Insights

How Aviation's Global Supply Chain May Open Up The Industry To Cyberattack

Featured in Forbes

By Brian Prentice and Paul Mee
This article first appeared in Forbes on April 11, 2018

In March, the U.S. Department of Homeland Security and the Federal Bureau of Investigation issued a troubling alert: Since the same month two years before, Russian state-sponsored hackers had been infiltrating the nation’s electricity grid and various infrastructure industries, including aviation, collecting information on how the networks were organized and what systems’ controls they had in place. While no sabotage appears to have been perpetrated, the unsettling question remains – what were they going to do with the data they collected?

While all these industries, especially their biggest players, tend to have extensive cybersecurity in place, it may not be as comprehensive as the nation would hope. Instead of gaining access through the front door, where the alarm system was more robust, these hackers simply went around back and entered through the more vulnerable networks of third-party and supplier operations, relying on myriad techniques including the use of phishing emails infected with malware and the theft of credentials. 
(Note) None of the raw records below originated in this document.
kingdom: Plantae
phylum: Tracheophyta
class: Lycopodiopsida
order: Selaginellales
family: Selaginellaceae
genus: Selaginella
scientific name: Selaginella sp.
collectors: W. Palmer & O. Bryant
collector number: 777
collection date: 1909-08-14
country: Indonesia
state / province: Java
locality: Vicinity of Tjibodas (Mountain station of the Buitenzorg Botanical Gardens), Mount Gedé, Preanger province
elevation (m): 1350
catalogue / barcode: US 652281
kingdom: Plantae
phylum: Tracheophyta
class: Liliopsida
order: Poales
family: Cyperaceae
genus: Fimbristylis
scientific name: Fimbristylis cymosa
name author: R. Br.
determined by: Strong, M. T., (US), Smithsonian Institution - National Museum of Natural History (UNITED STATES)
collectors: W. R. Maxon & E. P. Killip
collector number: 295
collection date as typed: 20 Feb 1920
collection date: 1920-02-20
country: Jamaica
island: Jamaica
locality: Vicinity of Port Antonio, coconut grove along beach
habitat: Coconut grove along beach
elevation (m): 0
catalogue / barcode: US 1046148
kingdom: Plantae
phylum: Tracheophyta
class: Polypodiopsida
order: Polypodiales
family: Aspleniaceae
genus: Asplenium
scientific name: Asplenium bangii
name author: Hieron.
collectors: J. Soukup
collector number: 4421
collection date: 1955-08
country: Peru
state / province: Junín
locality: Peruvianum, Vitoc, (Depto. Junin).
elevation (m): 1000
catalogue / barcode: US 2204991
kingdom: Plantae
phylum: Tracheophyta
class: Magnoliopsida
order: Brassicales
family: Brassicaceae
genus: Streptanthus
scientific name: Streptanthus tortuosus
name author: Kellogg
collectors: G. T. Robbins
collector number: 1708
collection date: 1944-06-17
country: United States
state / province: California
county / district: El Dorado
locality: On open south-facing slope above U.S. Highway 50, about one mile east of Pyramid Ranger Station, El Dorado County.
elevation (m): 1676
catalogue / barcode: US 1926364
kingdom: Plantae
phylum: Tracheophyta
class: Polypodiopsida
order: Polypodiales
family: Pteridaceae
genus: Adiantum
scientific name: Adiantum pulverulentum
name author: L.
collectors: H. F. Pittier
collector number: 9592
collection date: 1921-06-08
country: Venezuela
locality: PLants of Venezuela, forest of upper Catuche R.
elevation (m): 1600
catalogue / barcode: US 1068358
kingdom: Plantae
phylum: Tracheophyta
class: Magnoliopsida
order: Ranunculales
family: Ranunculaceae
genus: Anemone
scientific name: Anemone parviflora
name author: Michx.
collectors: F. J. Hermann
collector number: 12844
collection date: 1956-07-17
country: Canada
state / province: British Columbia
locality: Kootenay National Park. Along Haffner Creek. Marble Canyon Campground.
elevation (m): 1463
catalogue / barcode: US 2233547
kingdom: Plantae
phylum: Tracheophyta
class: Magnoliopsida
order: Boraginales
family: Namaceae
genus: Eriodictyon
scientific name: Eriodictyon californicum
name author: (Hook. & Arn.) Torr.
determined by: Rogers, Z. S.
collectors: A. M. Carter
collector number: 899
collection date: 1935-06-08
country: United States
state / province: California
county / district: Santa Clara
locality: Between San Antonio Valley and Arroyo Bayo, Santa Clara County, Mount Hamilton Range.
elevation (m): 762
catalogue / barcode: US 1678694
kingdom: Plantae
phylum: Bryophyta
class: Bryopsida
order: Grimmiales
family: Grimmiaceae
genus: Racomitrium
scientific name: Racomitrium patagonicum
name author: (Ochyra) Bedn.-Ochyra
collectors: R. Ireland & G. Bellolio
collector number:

Needless to say, the scenario should send chills throughout the aviation industry. While major aircraft manufacturers and airlines make obvious targets because of the potential they represent to conspicuously disrupt international commerce, they also rank high on hackers’ to-do lists because they maintain global, highly interconnected supply chains that over the past few years have been aggressively digitizing operations. More digitization means more attack surface for hackers. The many links on aviation’s supply chain – some big, many small to midsize – all become potential vulnerabilities for aerospace giants, given the daunting task of ensuring that all vendors with access insist on the same level of rigor in both their cybersecurity and their employee training.

Vulnerabilities in the supply chain

The biggest organizations within the industry’s fold may have advanced cybersecurity; the same cannot always be said about the vast network of service providers and suppliers, many of which are members of the maintenance, repair, and overhaul (MRO) industry that services the nation’s aircraft.